Directions: Search the records for the word "class" and copy every line in which it occurs.

Excerpted data:
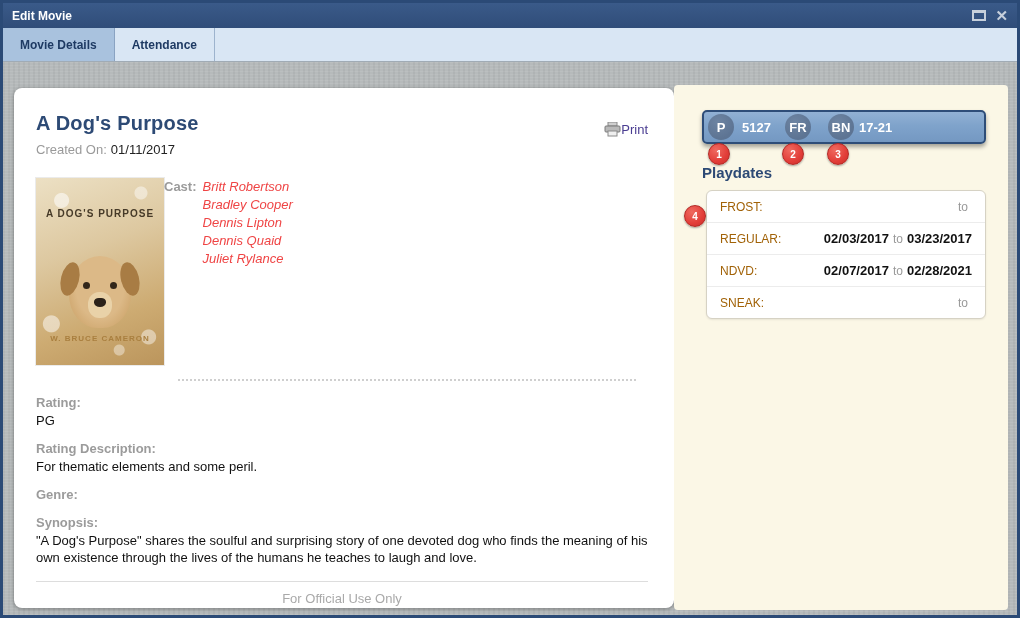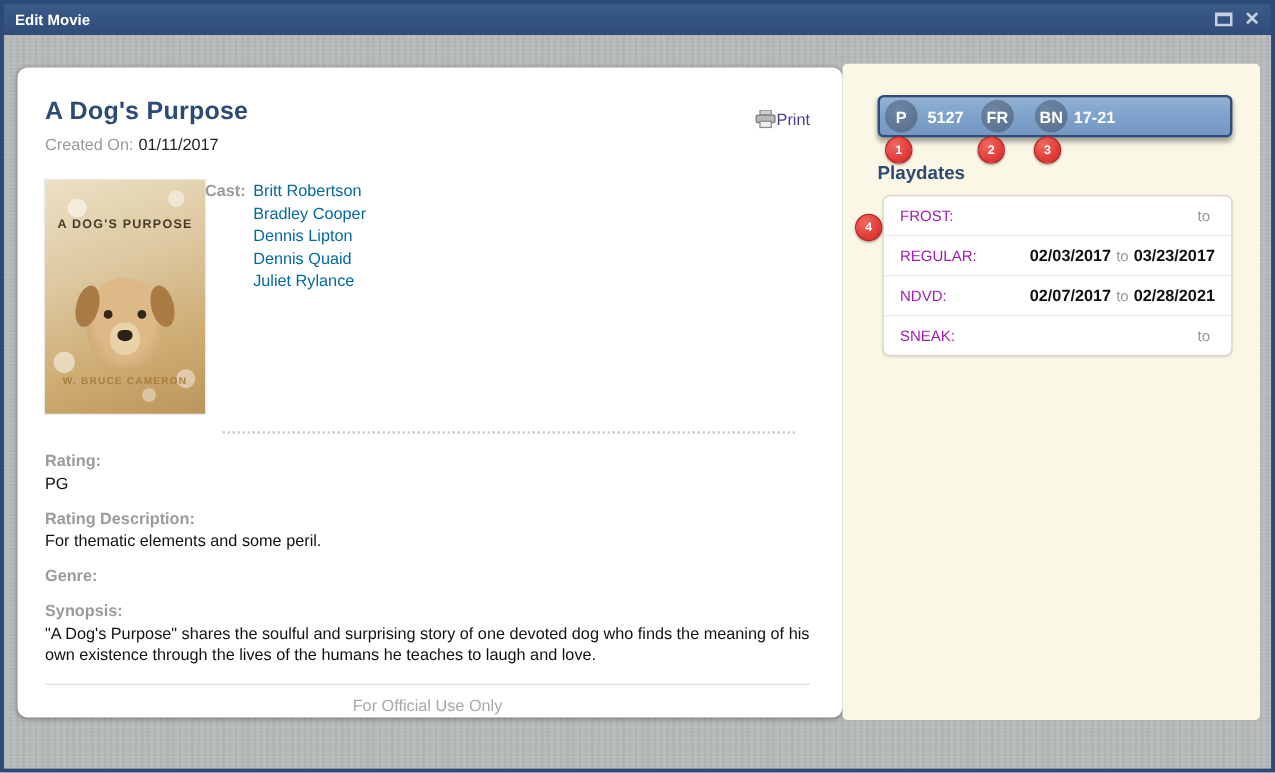--- a/index.html
+++ b/index.html
@@ -176,6 +176,10 @@
     </span>
   </div>
 
+  <div class="tabbar">
+    <div class="tab active">Movie Details</div>
+    <div class="tab">Attendance</div>
+  </div>
 
   <div class="content">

Reply to the task:
+  <div class="tabbar">
+    <div class="tab active">Movie Details</div>
+    <div class="tab">Attendance</div>
   <div class="content">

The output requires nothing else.